A ambição da Índia de equipar seus novos caças navais Rafale M com o radar nacional Uttam AESA encontrou uma barreira que vai além da técnica. A França, por meio da Dassault Aviation e da Thales, deixou claro que não há espaço para o radar indiano no pacote assinado em abril de 2025 para o fornecimento de 26 aeronaves à Marinha Indiana. A recusa em permitir a substituição do radar RBE2 AESA – atualmente integrado aos Rafale franceses – pelo sistema indiano fabricado pela DRDO, expôs o delicado equilíbrio entre soberania tecnológica e dependência estratégica em acordos de defesa multinacionais.

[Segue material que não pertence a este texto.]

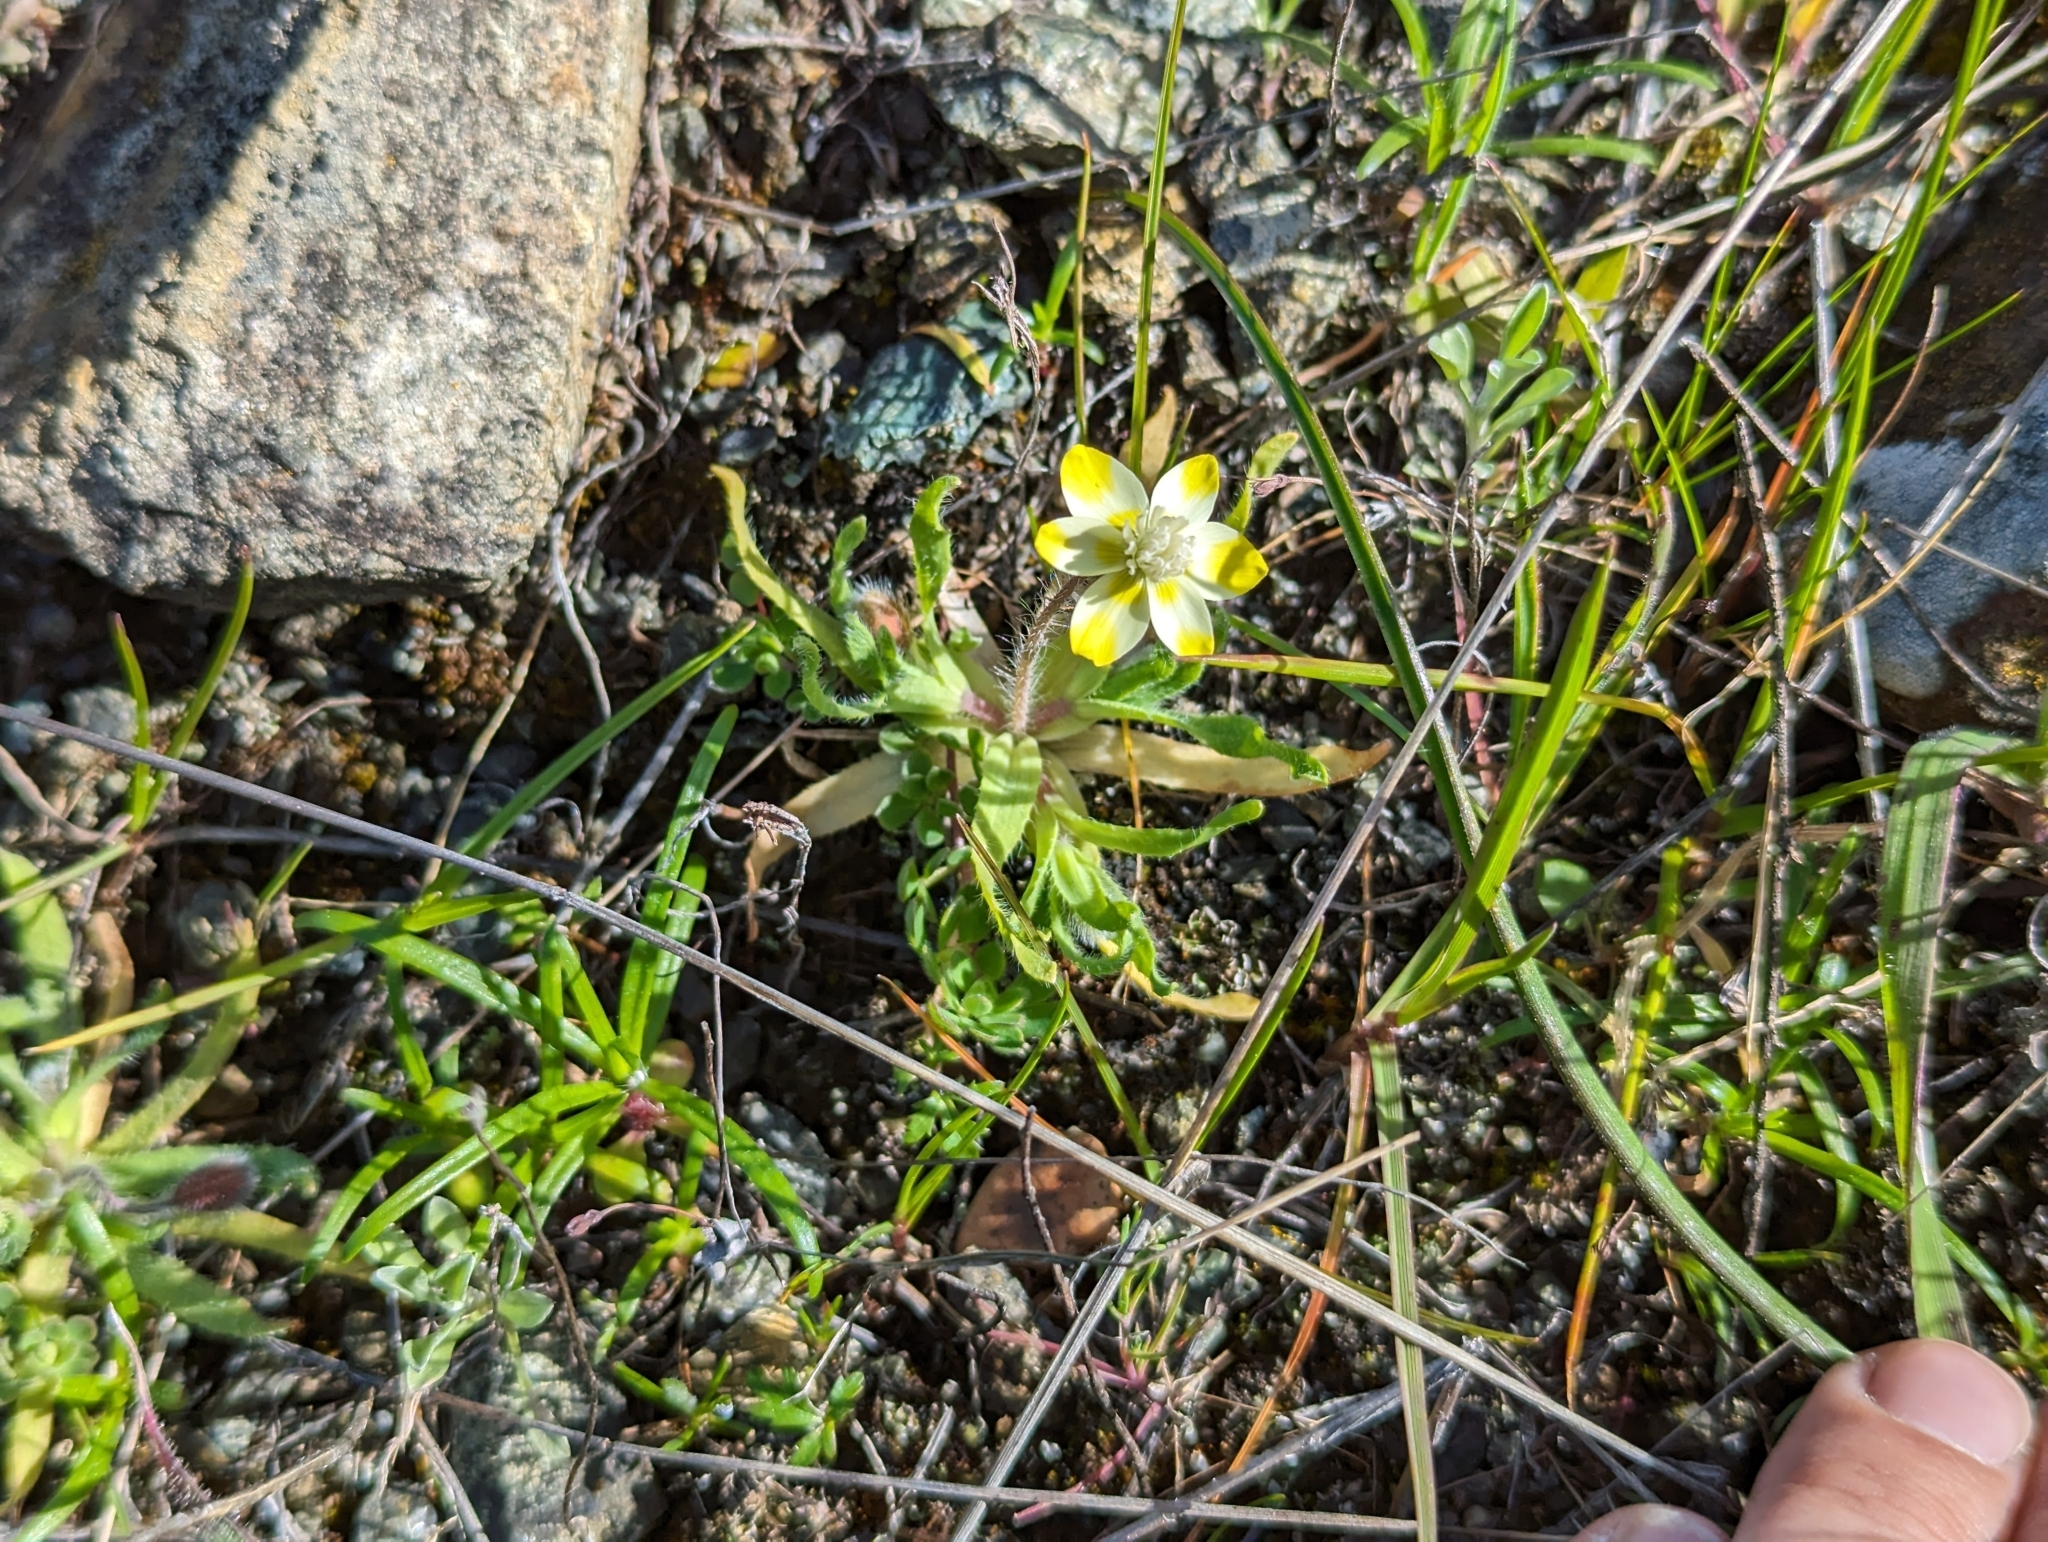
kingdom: Plantae
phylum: Tracheophyta
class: Magnoliopsida
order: Ranunculales
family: Papaveraceae
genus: Platystemon
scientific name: Platystemon californicus
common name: Cream-cups
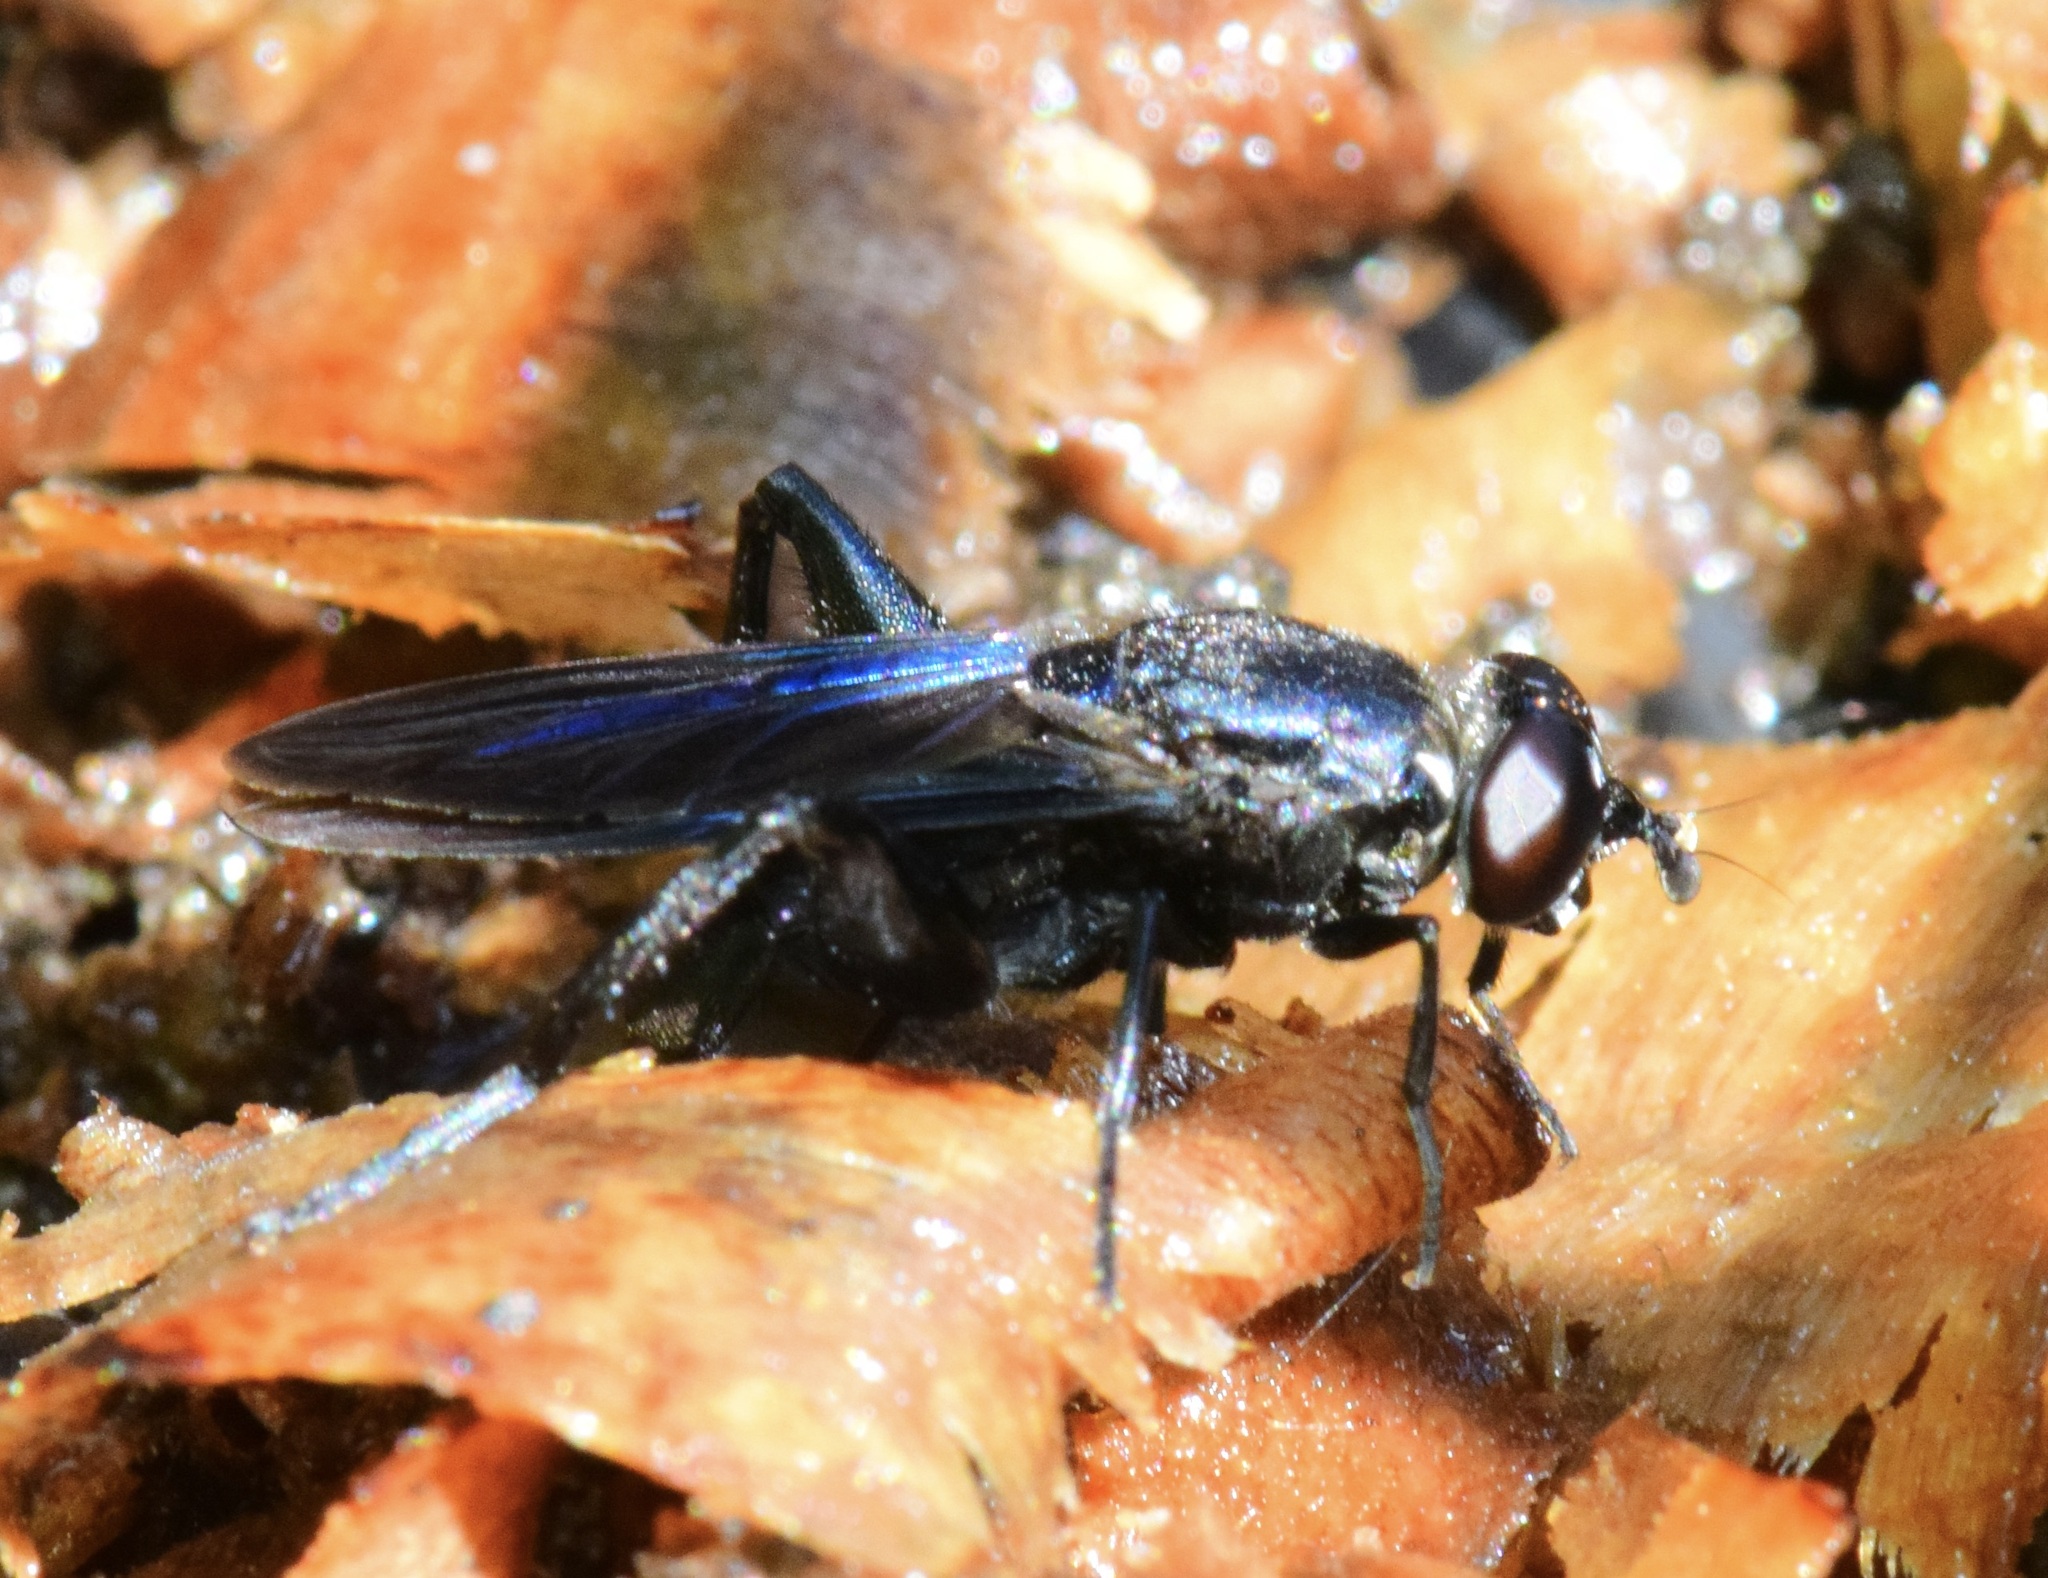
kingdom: Animalia
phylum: Arthropoda
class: Insecta
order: Diptera
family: Syrphidae
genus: Chalcosyrphus
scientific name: Chalcosyrphus chalybeus
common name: Violet leafwalker
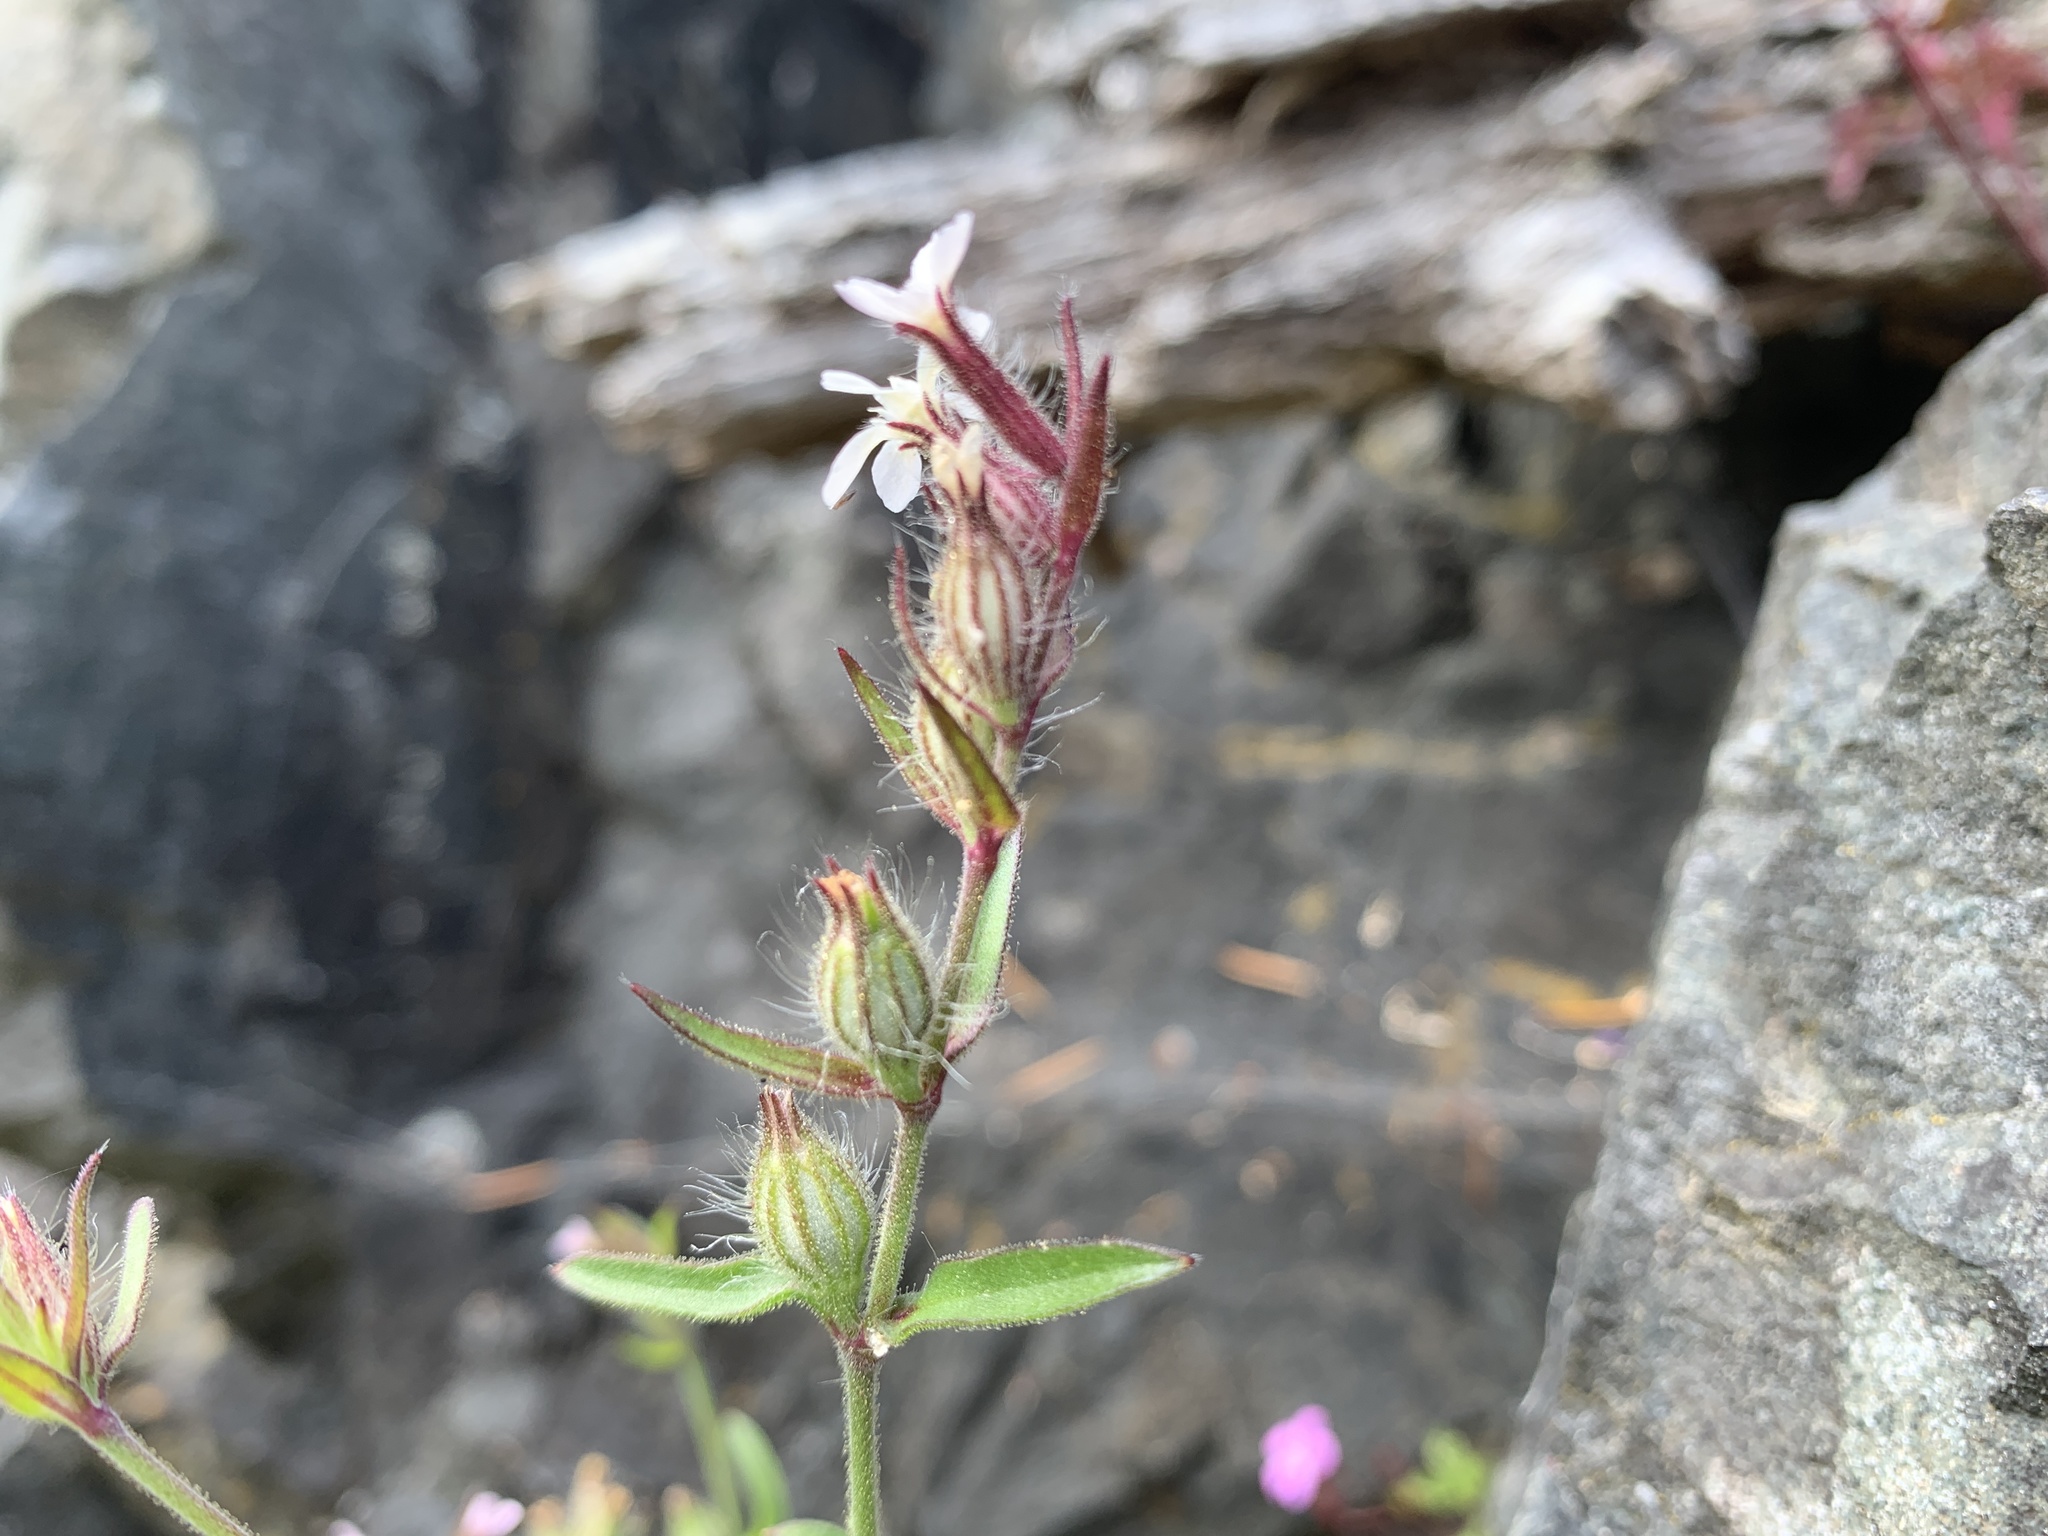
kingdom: Plantae
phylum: Tracheophyta
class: Magnoliopsida
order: Caryophyllales
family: Caryophyllaceae
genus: Silene
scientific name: Silene gallica
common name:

Inicialmente, havia expectativa por parte do governo indiano de que, ao menos para parte da frota encomendada, fosse possível substituir o radar francês pelo Uttam AESA, que vem sendo desenvolvido há mais de uma década pelo Electronics and Radar Development Establishment (LRDE). O sistema indiano já equipa alguns protótipos do Tejas Mk1A e está planejado para a próxima geração do Tejas Mk2. Além disso, o Uttam representa um salto qualitativo em termos de engenharia nacional: ele utiliza 912 módulos T/R de nitreto de gálio (GaN), oferecendo maior alcance, maior resistência a interferência eletrônica e menor assinatura, aproximando-se dos padrões dos radares ocidentais mais avançados.
Contudo, a Dassault Aviation deixou claro que não apoiará qualquer tentativa de integração do radar indiano ao Rafale M. A empresa alega que isso exigiria mudanças significativas na arquitetura do caça, sobretudo em seus sistemas de missão e software. Sem acesso ao código-fonte da aeronave, os engenheiros indianos estariam limitados a alterações periféricas, impossibilitando uma integração completa, segura e testada. O argumento francês também se baseia em prazos: de acordo com técnicos da Dassault, a adoção do Uttam resultaria em um atraso de pelo menos três anos para o IOC (Initial Operational Capability) dos Rafale navais, além de custos extras consideráveis com certificação, reprogramação de sistemas e novos testes em voo.
A negativa francesa também está ancorada em fatores comerciais. Ao manter o RBE2 AESA como padrão exclusivo, a Thales protege seu espaço no mercado de radares de caças, impedindo que uma solução nacional concorrente ganhe visibilidade em um vetor de prestígio internacional como o Rafale. A decisão, portanto, vai além de uma disputa técnica: ela toca no coração do projeto “Atmanirbhar Bharat” (Índia Autossuficiente), promovido pelo governo indiano. A não inclusão do Uttam nesse programa de aquisição sinaliza que, mesmo com décadas de investimento e avanços tecnológicos, a Índia ainda esbarra em entraves geopolíticos e comerciais quando tenta aplicar sua tecnologia em plataformas estrangeiras de alto valor.
Nos bastidores, relatos da imprensa indiana apontam que o governo tentou, sem sucesso, convencer os franceses a permitir a integração parcial do radar Uttam em pelo menos alguns dos caças navais. O pedido foi recusado, e a Índia acabou optando por manter os termos originais do contrato, aceitando o RBE2 AESA como radar padrão. Essa decisão foi tomada para evitar atrasos no cronograma de entrega, já que a Marinha pretende contar com os Rafale M a tempo de operá-los a partir do novo porta-aviões INS Vikrant até o fim da década.
Essa situação, porém, gerou críticas internas. Especialistas apontam que a Índia perdeu uma oportunidade de consolidar sua independência tecnológica em defesa e ficou presa a uma relação assimétrica, em que o fornecedor estrangeiro define os limites de soberania da plataforma adquirida. O caso reforça um dilema que Nova Délhi conhece bem: entre o desejo de autonomia e as pressões da realidade operacional, a balança frequentemente pende para a segunda.
Embora o radar Uttam continue em desenvolvimento e com perspectivas de uso em outras plataformas indianas, sua exclusão do Rafale M representa um revés simbólico e estratégico. O episódio revela que, mesmo com capacidade técnica crescente, a Índia ainda precisa lidar com barreiras impostas por parceiros estratégicos que, ao fim, continuam zelando por seus próprios interesses industriais e comerciais. A modernização da força aérea naval indiana avança — mas o sonho de uma aviação de combate totalmente soberana ainda enfrenta turbulências.